> [WORK INSTRUCTIONS]:
In this exercise, retype exactly the lines from the start of the entries through the line bearing "### Development Notes", leaving every picture out.

> [DATA IN THIS EXERCISE]:
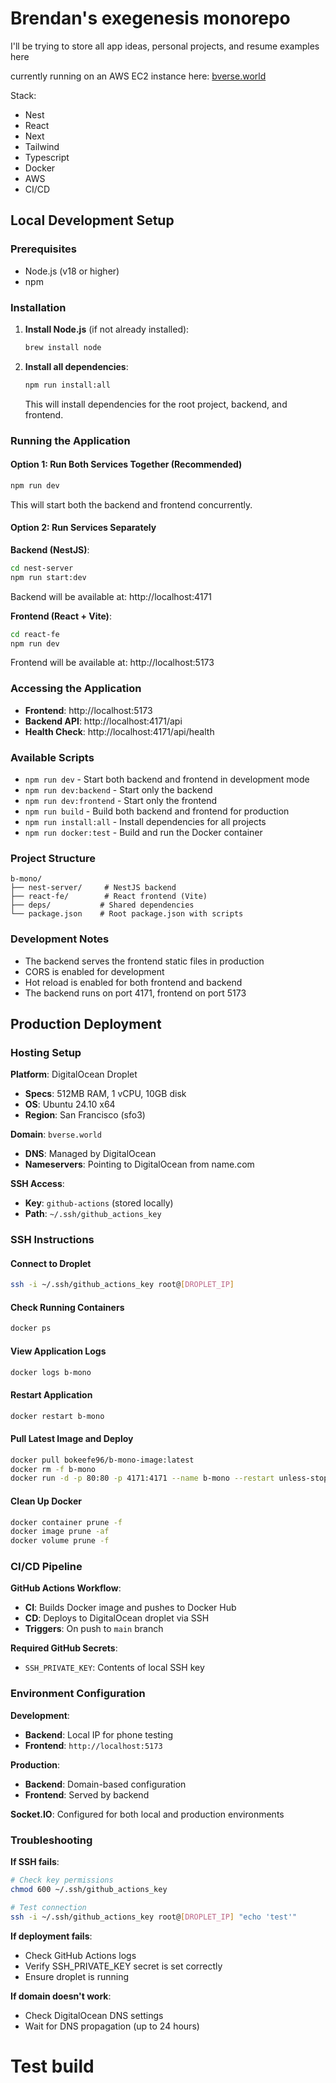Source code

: # Brendan's exegenesis monorepo
I'll be trying to store all app ideas, personal projects, and resume examples here

currently running on an AWS EC2 instance here:
<a href="https://bverse.world">bverse.world</a>

Stack:
* Nest
* React
* Next
* Tailwind
* Typescript
* Docker
* AWS
* CI/CD

## Local Development Setup

### Prerequisites
- Node.js (v18 or higher)
- npm

### Installation

1. **Install Node.js** (if not already installed):
   ```bash
   brew install node
   ```

2. **Install all dependencies**:
   ```bash
   npm run install:all
   ```
   This will install dependencies for the root project, backend, and frontend.

### Running the Application

#### Option 1: Run Both Services Together (Recommended)
```bash
npm run dev
```
This will start both the backend and frontend concurrently.

#### Option 2: Run Services Separately

**Backend (NestJS)**:
```bash
cd nest-server
npm run start:dev
```
Backend will be available at: http://localhost:4171

**Frontend (React + Vite)**:
```bash
cd react-fe
npm run dev
```
Frontend will be available at: http://localhost:5173

### Accessing the Application

- **Frontend**: http://localhost:5173
- **Backend API**: http://localhost:4171/api
- **Health Check**: http://localhost:4171/api/health

### Available Scripts

- `npm run dev` - Start both backend and frontend in development mode
- `npm run dev:backend` - Start only the backend
- `npm run dev:frontend` - Start only the frontend
- `npm run build` - Build both backend and frontend for production
- `npm run install:all` - Install dependencies for all projects
- `npm run docker:test` - Build and run the Docker container

### Project Structure

```
b-mono/
├── nest-server/     # NestJS backend
├── react-fe/        # React frontend (Vite)
├── deps/           # Shared dependencies
└── package.json    # Root package.json with scripts
```

### Development Notes

- The backend serves the frontend static files in production
- CORS is enabled for development
- Hot reload is enabled for both frontend and backend
- The backend runs on port 4171, frontend on port 5173

## Production Deployment

### Hosting Setup

**Platform**: DigitalOcean Droplet
- **Specs**: 512MB RAM, 1 vCPU, 10GB disk
- **OS**: Ubuntu 24.10 x64
- **Region**: San Francisco (sfo3)

**Domain**: `bverse.world`
- **DNS**: Managed by DigitalOcean
- **Nameservers**: Pointing to DigitalOcean from name.com

**SSH Access**:
- **Key**: `github-actions` (stored locally)
- **Path**: `~/.ssh/github_actions_key`

### SSH Instructions

#### Connect to Droplet
```bash
ssh -i ~/.ssh/github_actions_key root@[DROPLET_IP]
```

#### Check Running Containers
```bash
docker ps
```

#### View Application Logs
```bash
docker logs b-mono
```

#### Restart Application
```bash
docker restart b-mono
```

#### Pull Latest Image and Deploy
```bash
docker pull bokeefe96/b-mono-image:latest
docker rm -f b-mono
docker run -d -p 80:80 -p 4171:4171 --name b-mono --restart unless-stopped bokeefe96/b-mono-image:latest
```

#### Clean Up Docker
```bash
docker container prune -f
docker image prune -af
docker volume prune -f
```

### CI/CD Pipeline

**GitHub Actions Workflow**:
- **CI**: Builds Docker image and pushes to Docker Hub
- **CD**: Deploys to DigitalOcean droplet via SSH
- **Triggers**: On push to `main` branch

**Required GitHub Secrets**:
- `SSH_PRIVATE_KEY`: Contents of local SSH key

### Environment Configuration

**Development**:
- **Backend**: Local IP for phone testing
- **Frontend**: `http://localhost:5173`

**Production**:
- **Backend**: Domain-based configuration
- **Frontend**: Served by backend

**Socket.IO**: Configured for both local and production environments

### Troubleshooting

**If SSH fails**:
```bash
# Check key permissions
chmod 600 ~/.ssh/github_actions_key

# Test connection
ssh -i ~/.ssh/github_actions_key root@[DROPLET_IP] "echo 'test'"
```

**If deployment fails**:
- Check GitHub Actions logs
- Verify SSH_PRIVATE_KEY secret is set correctly
- Ensure droplet is running

**If domain doesn't work**:
- Check DigitalOcean DNS settings
- Wait for DNS propagation (up to 24 hours)
# Test build
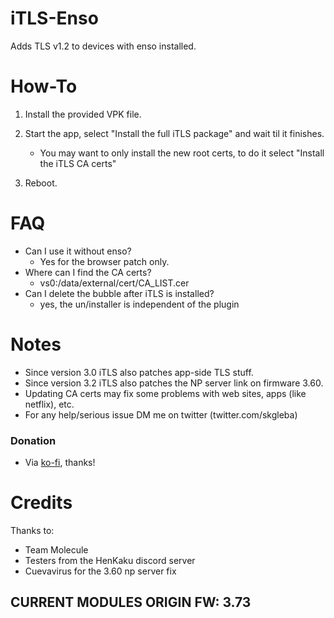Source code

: # iTLS-Enso
Adds TLS v1.2 to devices with enso installed.

# How-To 
1) Install the provided VPK file.

2) Start the app, select "Install the full iTLS package" and wait til it finishes.
   - You may want to only install the new root certs, to do it select "Install the iTLS CA certs"

3) Reboot.

# FAQ
- Can I use it without enso?
  - Yes for the browser patch only.
- Where can I find the CA certs?
  - vs0:/data/external/cert/CA_LIST.cer
- Can I delete the bubble after iTLS is installed?
  - yes, the un/installer is independent of the plugin

# Notes
- Since version 3.0 iTLS also patches app-side TLS stuff.
- Since version 3.2 iTLS also patches the NP server link on firmware 3.60.
- Updating CA certs may fix some problems with web sites, apps (like netflix), etc.
- For any help/serious issue DM me on twitter (twitter.com/skgleba)

### Donation
- Via [ko-fi](https://ko-fi.com/skgleba), thanks!

# Credits
Thanks to:
- Team Molecule
- Testers from the HenKaku discord server
- Cuevavirus for the 3.60 np server fix

## CURRENT MODULES ORIGIN FW: 3.73
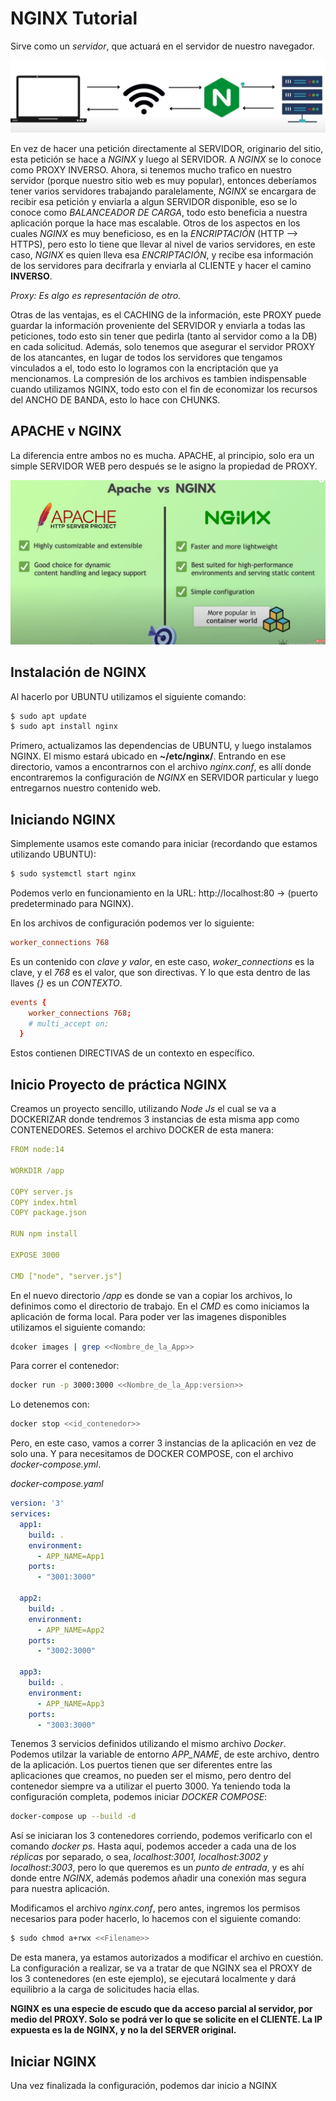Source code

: # NGINX Tutorial

Sirve como un *servidor*, que actuará en el servidor de nuestro navegador.

![alt text](image-1.png)

En vez de hacer una petición directamente al SERVIDOR, originario del sitio, esta petición se hace a *NGINX* y luego al SERVIDOR. A *NGINX* se lo conoce como PROXY INVERSO.
Ahora, si tenemos mucho trafico en nuestro servidor (porque nuestro sitio web es muy popular), entonces deberíamos tener varios servidores trabajando paralelamente, *NGINX* se encargara de recibir esa petición y enviarla a algun SERVIDOR disponible, eso se lo conoce como *BALANCEADOR DE CARGA*, todo esto beneficia a nuestra aplicación porque la hace mas escalable.
Otros de los aspectos en los cuales *NGINX* es muy beneficioso, es en la *ENCRIPTACIÓN* (HTTP --> HTTPS), pero esto lo tiene que llevar al nivel de varios servidores, en este caso, *NGINX* es quien lleva esa *ENCRIPTACIÓN*, y recibe esa información de los servidores para decifrarla y enviarla al CLIENTE y hacer el camino **INVERSO**.

*Proxy: Es algo es representación de otro.*

Otras de las ventajas, es el CACHING de la información, este PROXY puede guardar la información proveniente del SERVIDOR y enviarla a todas las peticiones, todo esto sin tener que pedirla (tanto al servidor como a la DB) en cada solicitud.
Además, solo tenemos que asegurar el servidor PROXY de los atancantes, en lugar de todos los servidores que tengamos vinculados a el, todo esto lo logramos con la encriptación que ya mencionamos.
La compresión de los archivos es tambien indispensable cuando utilizamos NGINX, todo esto con el fin de economizar los recursos del ANCHO DE BANDA, esto lo hace con CHUNKS.


## APACHE v NGINX

La diferencia entre ambos no es mucha. APACHE, al principio, solo era un simple SERVIDOR WEB pero después se le asigno la propiedad de PROXY.

![alt text](image-2.png)


## Instalación de NGINX

Al hacerlo por UBUNTU utilizamos el siguiente comando:

```bash
$ sudo apt update
$ sudo apt install nginx
```

Primero, actualizamos las dependencias de UBUNTU, y luego instalamos NGINX. El mismo estará ubicado en **~/etc/nginx/**.
Entrando en ese directorio, vamos a encontrarnos con el archivo *nginx.conf*, es allí donde encontraremos la configuración de *NGINX* en SERVIDOR particular y luego entregarnos nuestro contenido web.


## Iniciando NGINX

Simplemente usamos este comando para iniciar (recordando que estamos utilizando UBUNTU):

```bash
$ sudo systemctl start nginx
```

Podemos verlo en funcionamiento en la URL: http://localhost:80 -> (puerto predeterminado para NGINX).

En los archivos de configuración podemos ver lo siguiente:

```conf
worker_connections 768
```

Es un contenido con *clave y valor*, en este caso, *woker_connections* es la clave, y el *768* es el valor, que son directivas. Y lo que esta dentro de las llaves *{}* es un *CONTEXTO*.

```conf
events {
	worker_connections 768;
	# multi_accept on;
  }
```

Estos contienen DIRECTIVAS de un contexto en específico.


## Inicio Proyecto de práctica NGINX

Creamos un proyecto sencillo, utilizando *Node Js* el cual se va a DOCKERIZAR donde tendremos 3 instancias de esta misma app como CONTENEDORES.
Setemos el archivo DOCKER de esta manera:

```yml
FROM node:14

WORKDIR /app

COPY server.js
COPY index.html
COPY package.json

RUN npm install

EXPOSE 3000

CMD ["node", "server.js"]
```

En el nuevo directorio */app* es donde se van a copiar los archivos, lo definimos como el directorio de trabajo. En el *CMD* es como iniciamos la aplicación de forma local.
Para poder ver las imagenes disponibles utilizamos el siguiente comando:

```bash
dcoker images | grep <<Nombre_de_la_App>>
```

Para correr el contenedor:

```bash
docker run -p 3000:3000 <<Nombre_de_la_App:version>>
```
Lo detenemos con:

```bash
docker stop <<id_contenedor>>
```

Pero, en este caso, vamos a correr 3 instancias de la aplicación en vez de solo una. Y para necesitamos de DOCKER COMPOSE, con el archivo *docker-compose.yml*.

*docker-compose.yaml*

```yaml
version: '3'
services:
  app1:
    build: .
    environment:
      - APP_NAME=App1
    ports:
      - "3001:3000"

  app2:
    build: .
    environment:
      - APP_NAME=App2
    ports:
      - "3002:3000"  

  app3:
    build: .
    environment:
      - APP_NAME=App3
    ports:
      - "3003:3000"         
```

Tenemos 3 servicios definidos utilizando el mismo archivo *Docker*. Podemos utilzar la variable de entorno *APP_NAME*, de este archivo, dentro de la aplicación. Los puertos tienen que ser diferentes entre las aplicaciones que creamos, no pueden ser el mismo, pero dentro del contenedor siempre va a utilizar el puerto 3000.
Ya teniendo toda la configuración completa, podemos iniciar *DOCKER COMPOSE*:

```bash
docker-compose up --build -d
```

Así se iniciaran los 3 contenedores corriendo, podemos verificarlo con el comando *docker ps*. Hasta aquí, podemos acceder a cada una de los *réplicas* por separado, o sea, *localhost:3001, localhost:3002 y localhost:3003*, pero lo que queremos es un *punto de entrada*, y es ahí donde entre *NGINX*, además podemos añadir una conexión mas segura para nuestra aplicación.

Modificamos el archivo *nginx.conf*, pero antes, ingremos los permisos necesarios para poder hacerlo, lo hacemos con el siguiente comando:

```bash
$ sudo chmod a+rwx <<Filename>>
```

De esta manera, ya estamos autorizados a modificar el archivo en cuestión. La configuración a realizar, se va a tratar de que NGINX sea el PROXY de los 3 contenedores (en este ejemplo), se ejecutará localmente y dará equilibrio a la carga de solicitudes hacia ellas.

**NGINX es una especie de escudo que da acceso parcial al servidor, por medio del PROXY. Solo se podrá ver lo que se solicite en el CLIENTE. La IP expuesta es la de NGINX, y no la del SERVER original.**


## Iniciar NGINX

Una vez finalizada la configuración, podemos dar inicio a NGINX
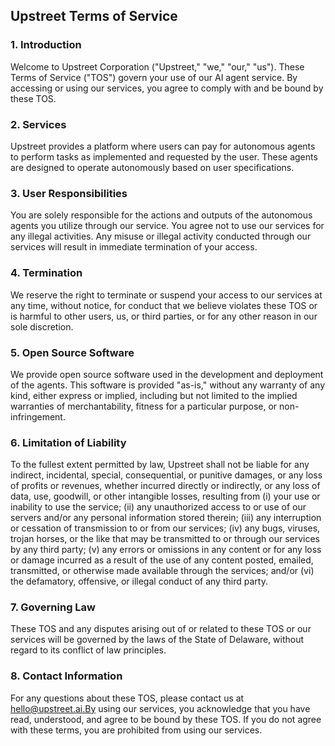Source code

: ## Upstreet Terms of Service

### 1. Introduction

Welcome to Upstreet Corporation ("Upstreet," "we," "our," "us"). These Terms of Service ("TOS") govern your use of our AI agent service. By accessing or using our services, you agree to comply with and be bound by these TOS.

### 2. Services

Upstreet provides a platform where users can pay for autonomous agents to perform tasks as implemented and requested by the user. These agents are designed to operate autonomously based on user specifications.

### 3. User Responsibilities

You are solely responsible for the actions and outputs of the autonomous agents you utilize through our service. You agree not to use our services for any illegal activities. Any misuse or illegal activity conducted through our services will result in immediate termination of your access.

### 4. Termination

We reserve the right to terminate or suspend your access to our services at any time, without notice, for conduct that we believe violates these TOS or is harmful to other users, us, or third parties, or for any other reason in our sole discretion.

### 5. Open Source Software

We provide open source software used in the development and deployment of the agents. This software is provided "as-is," without any warranty of any kind, either express or implied, including but not limited to the implied warranties of merchantability, fitness for a particular purpose, or non-infringement.

### 6. Limitation of Liability

To the fullest extent permitted by law, Upstreet shall not be liable for any indirect, incidental, special, consequential, or punitive damages, or any loss of profits or revenues, whether incurred directly or indirectly, or any loss of data, use, goodwill, or other intangible losses, resulting from (i) your use or inability to use the service; (ii) any unauthorized access to or use of our servers and/or any personal information stored therein; (iii) any interruption or cessation of transmission to or from our services; (iv) any bugs, viruses, trojan horses, or the like that may be transmitted to or through our services by any third party; (v) any errors or omissions in any content or for any loss or damage incurred as a result of the use of any content posted, emailed, transmitted, or otherwise made available through the services; and/or (vi) the defamatory, offensive, or illegal conduct of any third party.

### 7. Governing Law

These TOS and any disputes arising out of or related to these TOS or our services will be governed by the laws of the State of Delaware, without regard to its conflict of law principles.

### 8. Contact Information

For any questions about these TOS, please contact us at hello@upstreet.ai.By using our services, you acknowledge that you have read, understood, and agree to be bound by these TOS. If you do not agree with these terms, you are prohibited from using our services.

> [TASK OUTPUT]:
Source code

: # Brendan's exegenesis monorepo
I'll be trying to store all app ideas, personal projects, and resume examples here

currently running on an AWS EC2 instance here:
<a href="https://bverse.world">bverse.world</a>

Stack:
* Nest
* React
* Next
* Tailwind
* Typescript
* Docker
* AWS
* CI/CD

## Local Development Setup

### Prerequisites
- Node.js (v18 or higher)
- npm

### Installation

1. **Install Node.js** (if not already installed):
   ```bash
   brew install node
   ```

2. **Install all dependencies**:
   ```bash
   npm run install:all
   ```
   This will install dependencies for the root project, backend, and frontend.

### Running the Application

#### Option 1: Run Both Services Together (Recommended)
```bash
npm run dev
```
This will start both the backend and frontend concurrently.

#### Option 2: Run Services Separately

**Backend (NestJS)**:
```bash
cd nest-server
npm run start:dev
```
Backend will be available at: http://localhost:4171

**Frontend (React + Vite)**:
```bash
cd react-fe
npm run dev
```
Frontend will be available at: http://localhost:5173

### Accessing the Application

- **Frontend**: http://localhost:5173
- **Backend API**: http://localhost:4171/api
- **Health Check**: http://localhost:4171/api/health

### Available Scripts

- `npm run dev` - Start both backend and frontend in development mode
- `npm run dev:backend` - Start only the backend
- `npm run dev:frontend` - Start only the frontend
- `npm run build` - Build both backend and frontend for production
- `npm run install:all` - Install dependencies for all projects
- `npm run docker:test` - Build and run the Docker container

### Project Structure

```
b-mono/
├── nest-server/     # NestJS backend
├── react-fe/        # React frontend (Vite)
├── deps/           # Shared dependencies
└── package.json    # Root package.json with scripts
```

### Development Notes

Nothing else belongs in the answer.